When I was about eight years old, watching the sunset, I asked Dad, “What’s that bright star over there?” He said that it wasn’t a star. It was a whole planet called Venus…He said, “You know why they called it Venus? Because they thought it was so beautiful and glowing. But they didn’t know that it’s filled with deadly gases and sulfuric acid rain.” Wow, I thought, “This is it! I’m hooked!”
-Jodie Foster as Dr. Ellie Arroway, in the film Contact, based on Carl Sagan’s novel. This scene, unfortunately, isn’t in the novel. The young Arroway instead looks at Venus and dreams of creatures like us who build crystal cities there.

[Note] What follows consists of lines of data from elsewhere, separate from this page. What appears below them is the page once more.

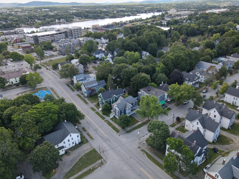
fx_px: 166
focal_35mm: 24
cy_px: 90
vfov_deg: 56.8
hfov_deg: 71.6
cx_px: 120
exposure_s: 1/100
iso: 100
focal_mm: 4.5
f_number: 2.8
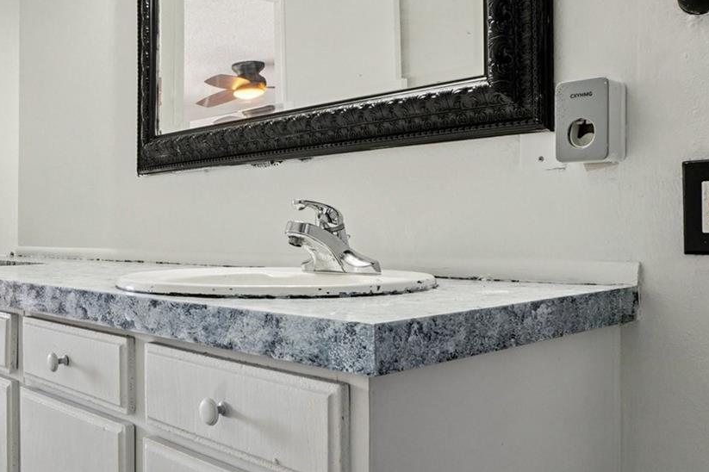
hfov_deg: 52.1
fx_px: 689
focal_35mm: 35
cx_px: 177
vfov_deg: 37.8
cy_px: 236
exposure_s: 1/13
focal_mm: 12
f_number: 8
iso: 400
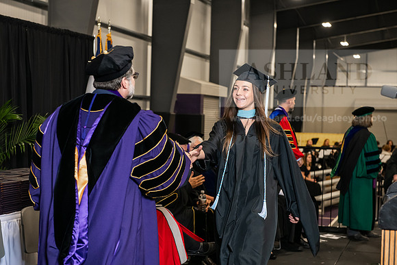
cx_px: 198
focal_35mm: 70
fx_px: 772
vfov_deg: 19.5
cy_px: 132
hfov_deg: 28.8
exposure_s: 1/200
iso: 2000
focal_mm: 70
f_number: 5
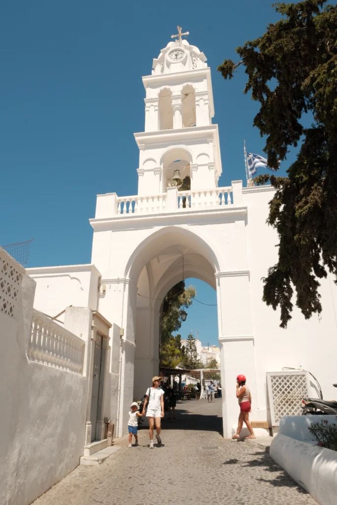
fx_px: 379
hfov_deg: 47.9
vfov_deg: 67.4
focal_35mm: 27
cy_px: 252
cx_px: 168
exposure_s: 1/125
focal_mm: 18
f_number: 14
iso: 200
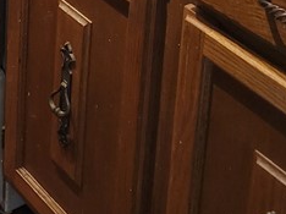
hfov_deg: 16.5
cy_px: -212
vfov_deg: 11.7
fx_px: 941
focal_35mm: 114
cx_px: -60
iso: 320
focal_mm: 5.4
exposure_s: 1/40
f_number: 1.8
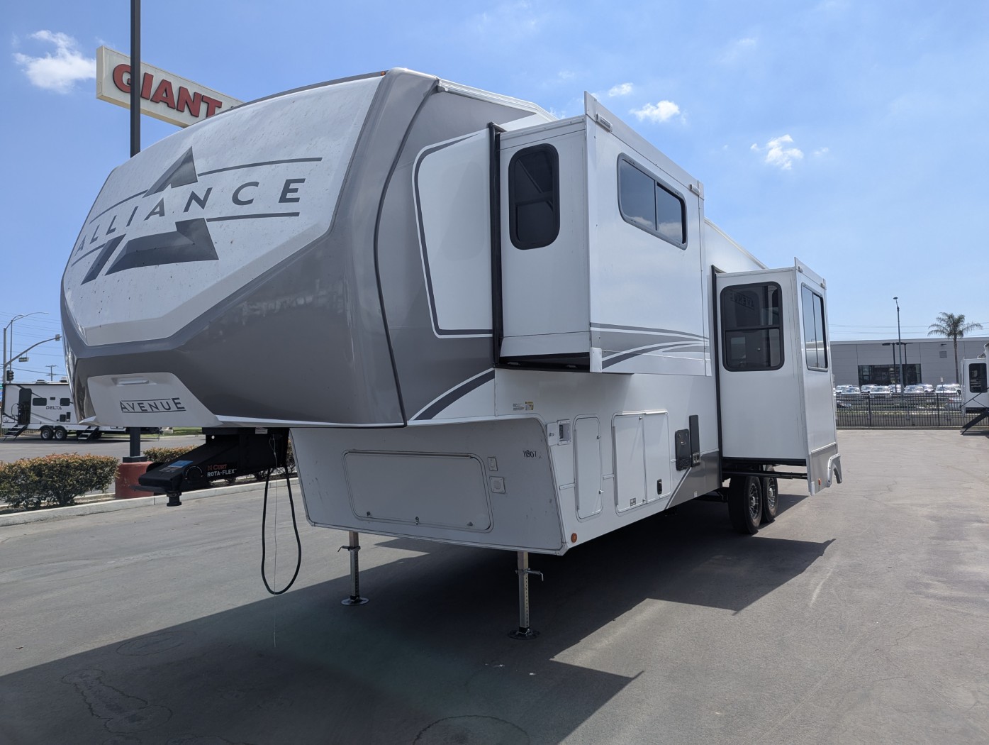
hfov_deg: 71.5
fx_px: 687
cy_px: 372
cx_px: 494
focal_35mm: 24
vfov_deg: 56.9
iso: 45
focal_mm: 6.81
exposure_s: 1/2899
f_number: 1.85
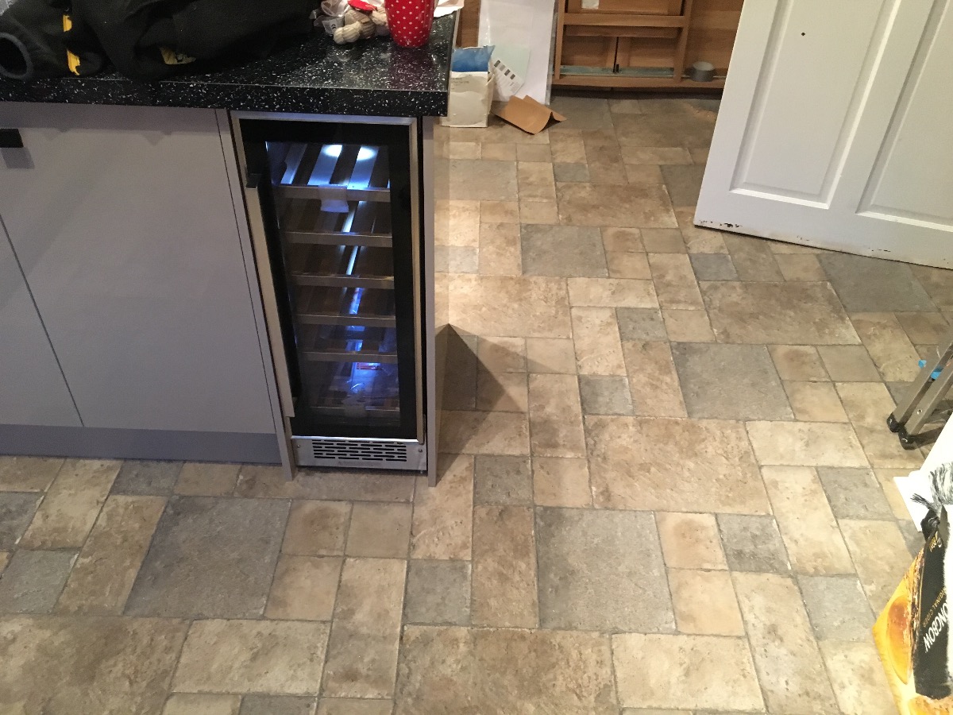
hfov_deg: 61.7
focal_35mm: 29
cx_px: 476
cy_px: 358
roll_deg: +0.1
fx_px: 798
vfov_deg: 48.2
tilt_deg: -38.1
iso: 200
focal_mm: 4.15
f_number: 2.2
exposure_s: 1/17
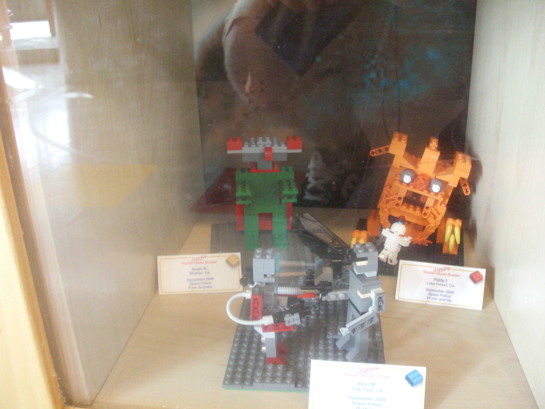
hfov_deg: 49.0
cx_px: 272
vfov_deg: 37.7
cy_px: 204
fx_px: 598
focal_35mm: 38
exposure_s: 1/60
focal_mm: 6.3
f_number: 3.1
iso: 730
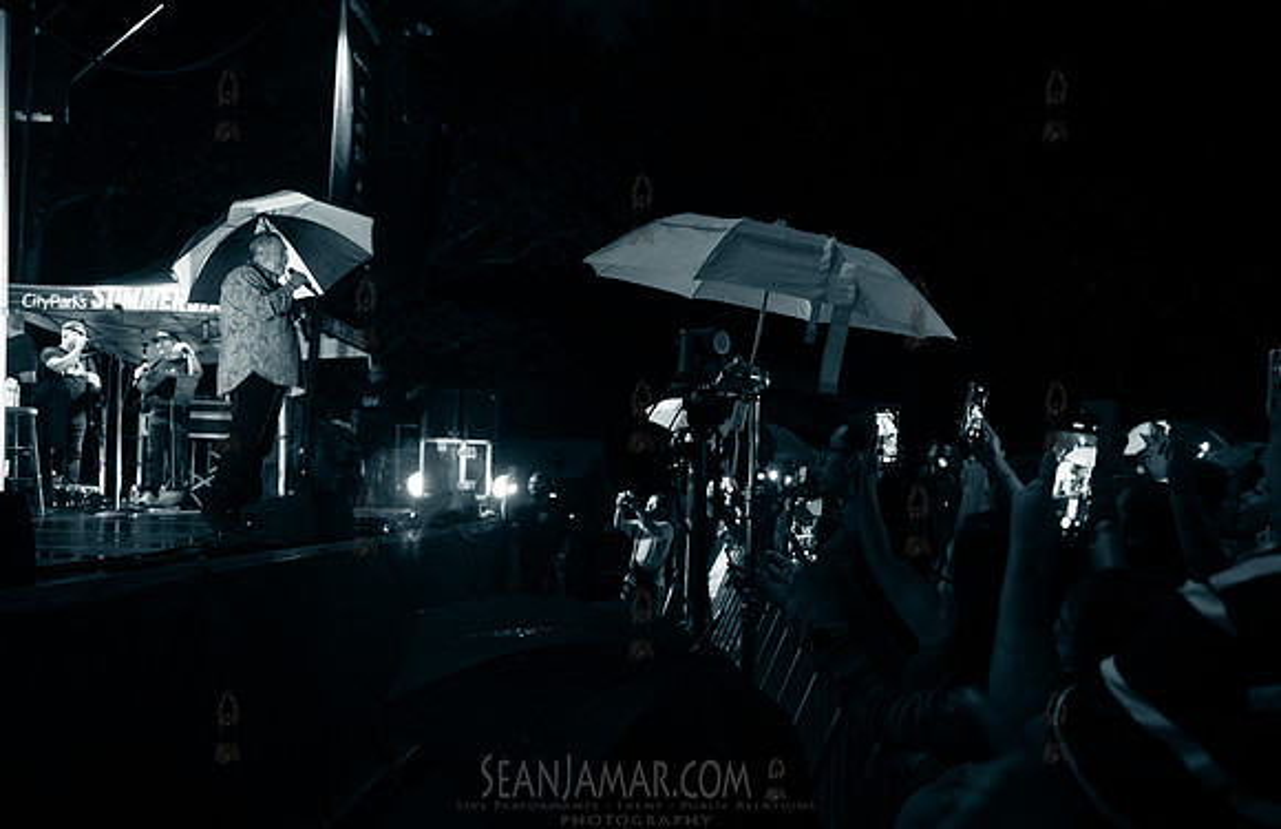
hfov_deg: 60.3
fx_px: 1096
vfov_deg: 41.2
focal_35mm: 31
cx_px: 731
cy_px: 488
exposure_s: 1/125
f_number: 3.2
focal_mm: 27
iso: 3200
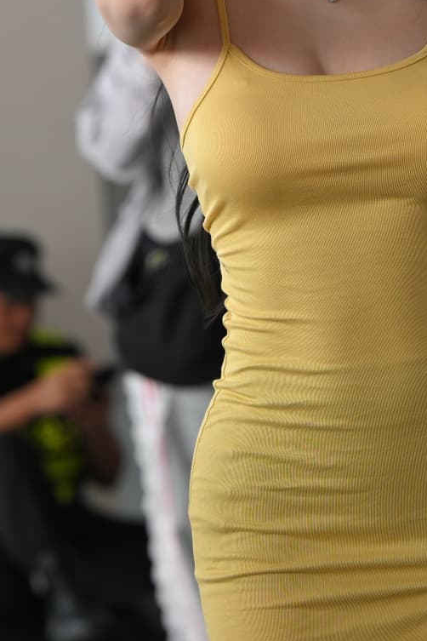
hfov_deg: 4.6
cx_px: 272
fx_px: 5319
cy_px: -49
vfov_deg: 6.9
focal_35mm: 299
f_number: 4
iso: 400
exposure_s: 1/400
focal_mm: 125
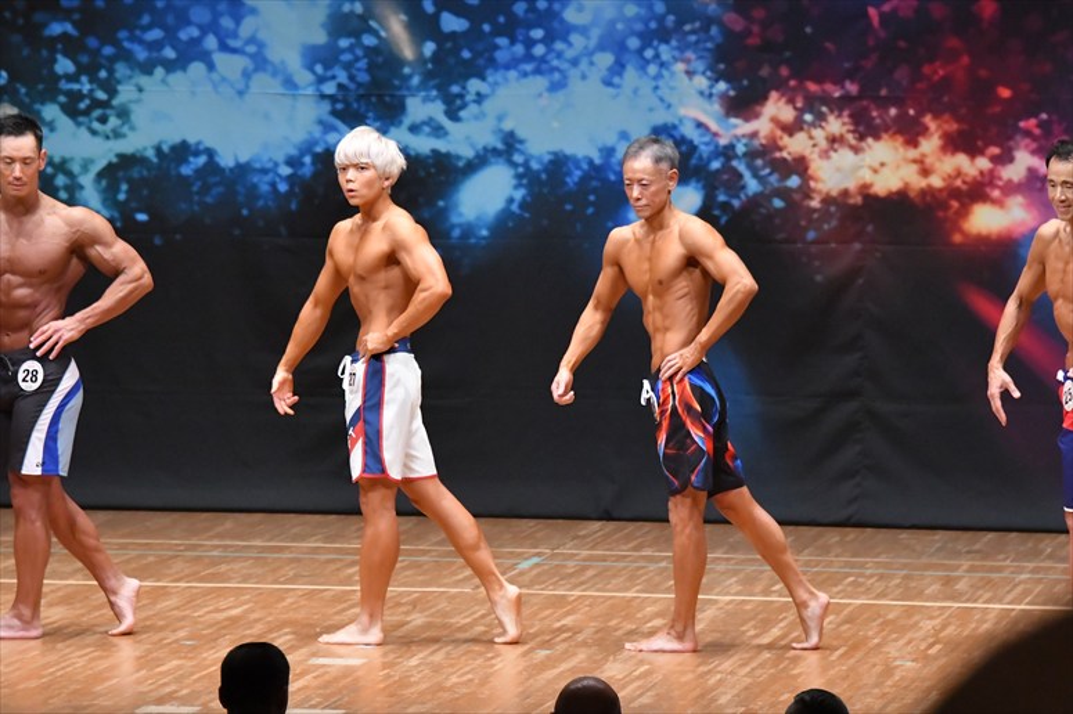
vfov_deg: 6.1
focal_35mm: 225
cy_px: 357
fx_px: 6703
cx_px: 536
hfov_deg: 9.2
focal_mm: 150
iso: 8000
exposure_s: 1/400
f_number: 5.6
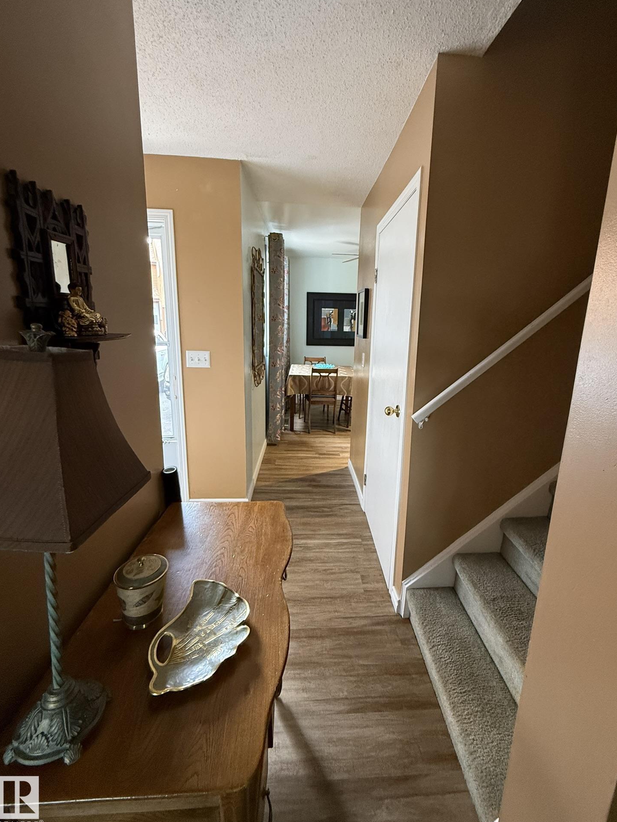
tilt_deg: -11.1
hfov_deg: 81.7
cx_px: 326
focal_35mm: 15
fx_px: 356
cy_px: 394
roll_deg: -0.9
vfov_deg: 98.1
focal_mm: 2.22
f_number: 2.2
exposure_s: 1/60
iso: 320
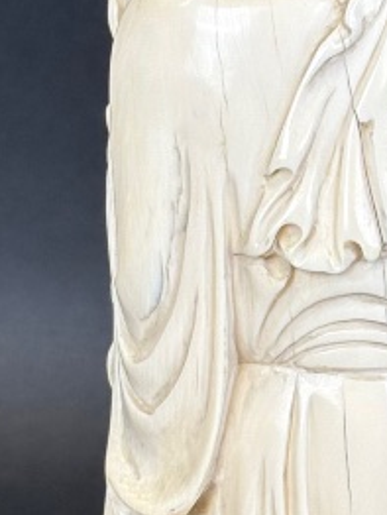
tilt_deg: -16.9
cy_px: 224
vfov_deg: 8.3
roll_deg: -1.1
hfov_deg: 6.2
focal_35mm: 238
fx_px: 3542
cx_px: 295
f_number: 1.6
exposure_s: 1/117
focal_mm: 5.96
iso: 32
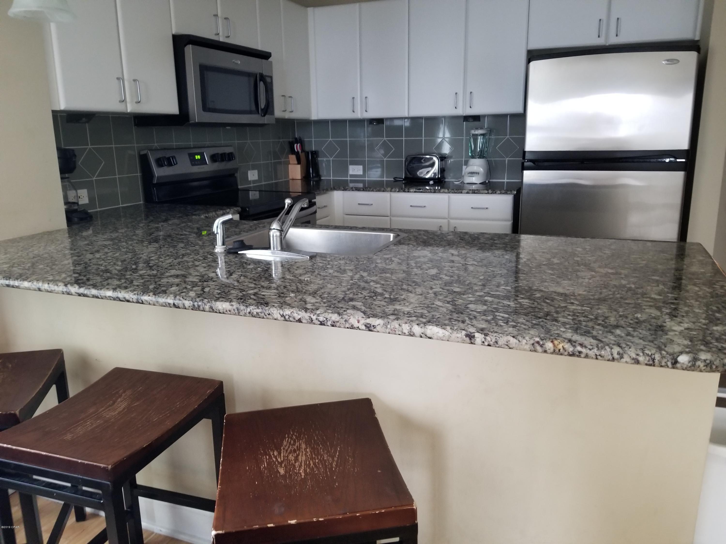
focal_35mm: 26
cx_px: 363
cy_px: 272
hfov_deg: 67.3
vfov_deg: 53.1
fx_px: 545
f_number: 1.7
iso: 200
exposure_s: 1/10
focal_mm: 4.3
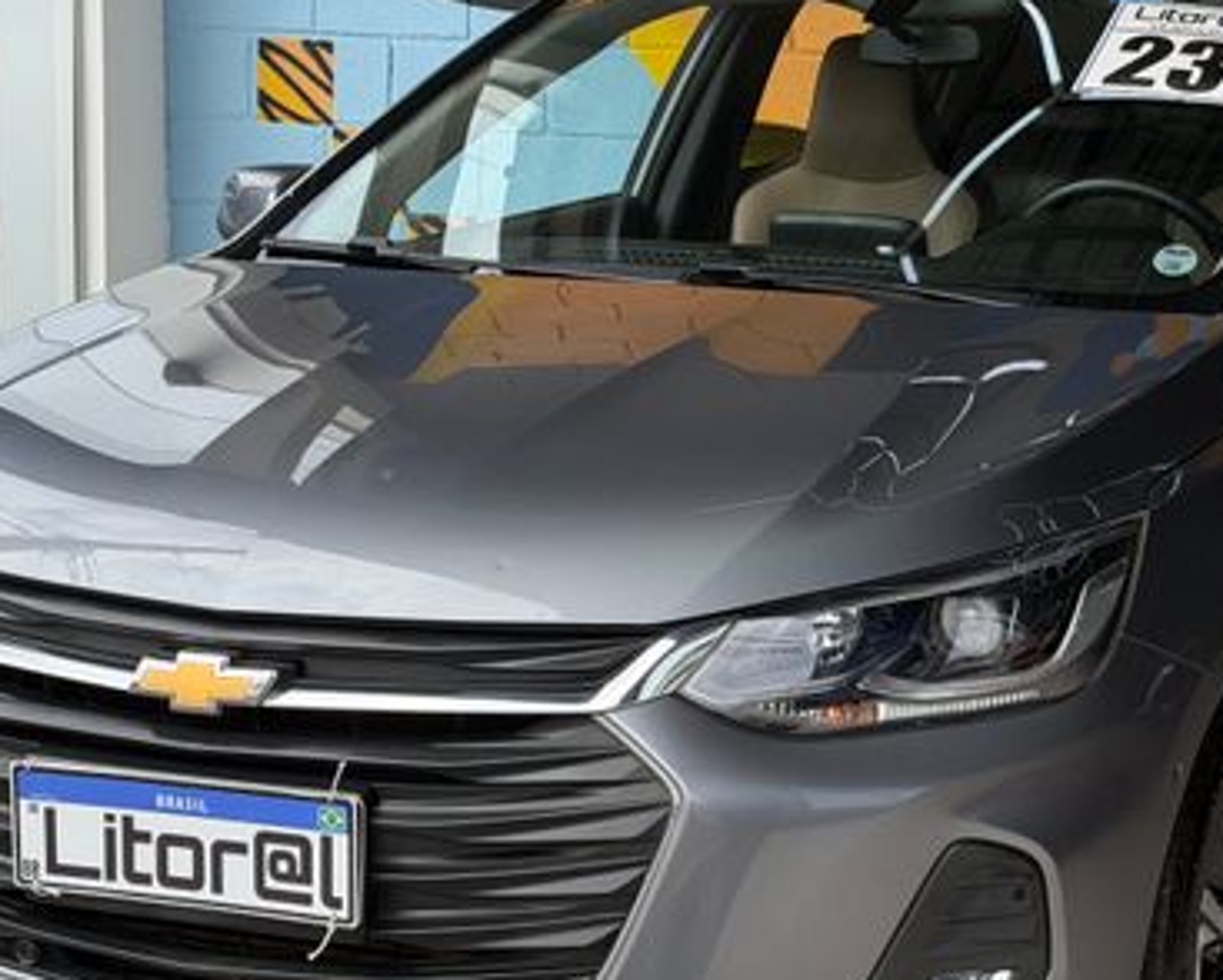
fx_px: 3549
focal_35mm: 98
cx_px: 843
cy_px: 623
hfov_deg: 19.5
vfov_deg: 15.7
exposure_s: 1/1513
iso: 100
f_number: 1.78
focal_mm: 6.76
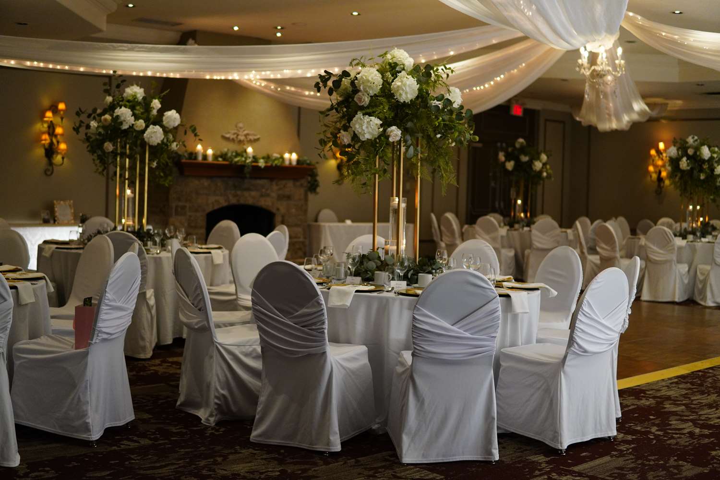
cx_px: 360
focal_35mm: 45
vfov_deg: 29.9
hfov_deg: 43.6
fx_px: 900
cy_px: 240
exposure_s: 1/320
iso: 1000
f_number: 1.4
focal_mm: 30
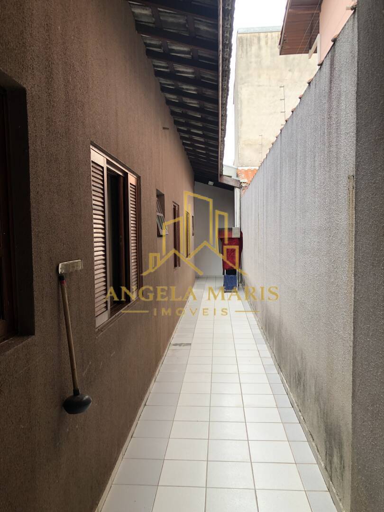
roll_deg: -0.1
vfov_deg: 63.4
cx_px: 192
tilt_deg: -3.6
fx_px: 414
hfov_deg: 49.7
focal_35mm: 28
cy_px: 256
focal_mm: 3.99
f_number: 1.8
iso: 25
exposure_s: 1/120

My wife and I live in a pretty heavily wooded neighborhood which means a lot of my stargazing is limited to what’s straight up, or at least well above the horizon. Venus, though, can be spotted even through the trees in the mornings right now. Our closest neighbor–closer than Mars, where a mole will land on November 26th, 2018–it burns brightly, sunlight reflected off its dense clouds. Maybe it’s because it’s closer to the sun, and therefore represents moving inward, that Venus doesn’t seem to exert as much pull on the human imagination as the outer planets, although Galileo did turn his telescope toward Venus, and the planet provided him the first clues that the Earth moves around the sun, rather than the other way around. Venus goes through phases like the Moon, and this is only possible if it’s between us and the sun.
Venus also intrigued the young Carl Sagan. At a time when other scientists seriously thought Venus might harbor life Sagan concluded that its dense clouds would trap heat, creating a nightmarish landscape where the surface temperature is higher than the melting point of lead. Ray Bradbury’s stories All Summer In A Day and The Long Rain imagined Venus as a jungle world of almost perpetual rain–although as the cinematic Dr. Arroway notes, it’s sulfuric acid, not water, that rains on Venus, and sometimes even forms flakes–sulfuric acid snow. It’s probably quite beautiful, although the spacecraft that have landed on Venus have only lasted a short time, destroyed by pressure and heat. It’s no wonder that in Arthur C. Clarke’s Rendezvous With Rama all the planets of the solar system–including Mercury–are colonized, with Venus the lone holdout, resisting human intrusion.
And Venus, overheated by greenhouse gases, could very well be our future. There’s something worth looking at.